▶ _Excerto do documento_
★ ★ ★ ★

A Fadiga da Santidade

O fundador tinha falecido havia menos de um ano. A 5 de Março 1976, Mons. Alvaro del Portillo, seu sucessor, foi recebido pela primeira vez, pelo Papa. Durante aquela audiência, Paulo VI recomendou-lhe que começasse a recolher, de maneira sistemática, os seus escritos e documentos que iluminavam a sua vida porque constituiam- disse - "um tesouro que já não pertence só ao Opus Dei"

Mons. Flavio Capucci, Postulador da Causa de Canonização de Josemaria Escrivá

Embora o Santo Padre lhe desse autorização para falar disto, D. Álvaro del Portillo foi – como sempre – muito discreto. Fez referência a elas no dia 2 de Fevereiro de 1978, quando, ao anunciar-me que agora já tinha chegado o tempo de começar a preparar a Causa de canonização, perguntou se estava disposto a ocupar-me do assunto. Não é por acaso que, hoje, elas voltam à minha mente, porque a canonização nos diz antes de mais, precisamente aquilo que Paulo VI antecipou nesse dia, isto é, que Josemaria Escrivá pertence ao tesouro da santidade da Igreja. A sua mensagem é patrimônio da Igreja. Nela vibra a novidade perene do Evangelho, que fala a todos os cristãos e a que todos podem alcançar.

O ato que o Papa se prepara para realizar nesta manhã diante do mundo acrescenta mais um elo a uma cadeia que jamais se interromperá até ao fim dos tempos: cada época será marcada pelo testemunho dos santos, figuras que, na sua variedade, confirmam a inesgotável riqueza do mistério da Igreja. Só a perspectiva eclesiológica fornece a chave da compreensão. Por exemplo, para compreender como os santos (467) e os beatos (1290) elevados aos altares por João Paulo II não podem ser vistos como uma chuva de partículas isoladas, embora numerosos, uma pluralidade de indivíduos escolhidos para representar grupos de fiéis, instituições eclesiais, sensibilidades ou escolhas espirituais particulares. Não: é a Igreja universal que neles palpita. A realidade em todos vive e a todos dá vida católica.

★ ★ ★ ★

▶ _Requisitos do exercício_
No texto sobre a canonização de Josemaria Escrivá, em que data foi Mons. Alvaro del Portillo recebido pela primeira vez pelo Papa? Responda, por favor, numa só frase. Não é preciso recorrer aos dados.

★ ★ ★ ★

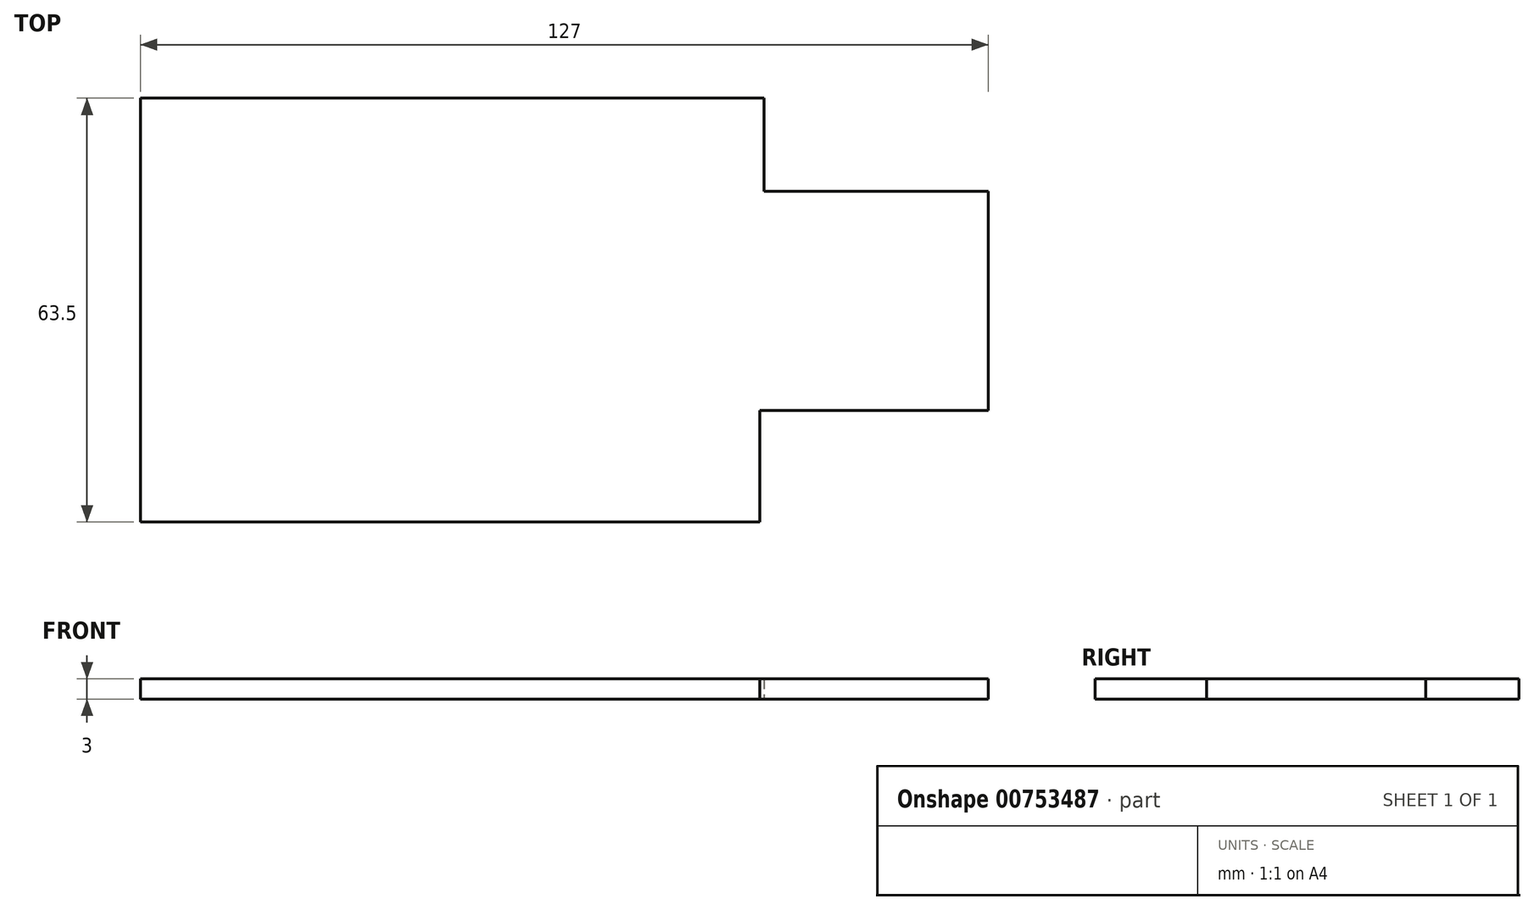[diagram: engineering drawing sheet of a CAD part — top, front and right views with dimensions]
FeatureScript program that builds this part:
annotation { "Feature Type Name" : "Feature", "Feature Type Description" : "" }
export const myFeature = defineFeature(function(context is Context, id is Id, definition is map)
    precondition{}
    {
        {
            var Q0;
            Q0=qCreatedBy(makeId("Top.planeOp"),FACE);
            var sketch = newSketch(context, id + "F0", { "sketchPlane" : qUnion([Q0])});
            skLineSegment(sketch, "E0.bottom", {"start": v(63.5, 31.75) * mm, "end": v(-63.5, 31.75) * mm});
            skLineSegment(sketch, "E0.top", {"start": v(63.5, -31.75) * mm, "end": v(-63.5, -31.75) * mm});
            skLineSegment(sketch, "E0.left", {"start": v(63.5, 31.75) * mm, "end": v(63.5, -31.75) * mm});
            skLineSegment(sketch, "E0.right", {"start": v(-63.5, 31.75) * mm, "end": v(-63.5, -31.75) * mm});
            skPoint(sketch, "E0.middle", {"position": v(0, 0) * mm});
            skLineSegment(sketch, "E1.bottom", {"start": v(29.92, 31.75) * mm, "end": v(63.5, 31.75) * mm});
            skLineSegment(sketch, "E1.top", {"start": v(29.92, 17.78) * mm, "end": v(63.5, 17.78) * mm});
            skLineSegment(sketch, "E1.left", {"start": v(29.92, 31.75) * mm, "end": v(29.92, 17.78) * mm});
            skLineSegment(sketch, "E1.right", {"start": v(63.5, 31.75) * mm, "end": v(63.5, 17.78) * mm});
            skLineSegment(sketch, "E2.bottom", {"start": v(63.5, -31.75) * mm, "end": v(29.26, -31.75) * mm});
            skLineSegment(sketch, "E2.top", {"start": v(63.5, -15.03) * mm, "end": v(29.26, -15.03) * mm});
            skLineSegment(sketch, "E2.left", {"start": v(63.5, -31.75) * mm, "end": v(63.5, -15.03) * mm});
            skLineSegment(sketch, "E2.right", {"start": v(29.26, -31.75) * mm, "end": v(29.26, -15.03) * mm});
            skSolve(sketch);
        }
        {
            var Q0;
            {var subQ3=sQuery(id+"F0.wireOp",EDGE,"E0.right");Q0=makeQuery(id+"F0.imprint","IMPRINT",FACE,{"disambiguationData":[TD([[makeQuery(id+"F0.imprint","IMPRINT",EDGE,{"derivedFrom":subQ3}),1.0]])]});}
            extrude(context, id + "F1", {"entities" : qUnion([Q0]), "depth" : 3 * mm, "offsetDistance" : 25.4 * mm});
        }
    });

★ ★ ★ ★

▶ _Resposta à tarefa_
Foi recebido pela primeira vez pelo Papa a 5 de março de 1976.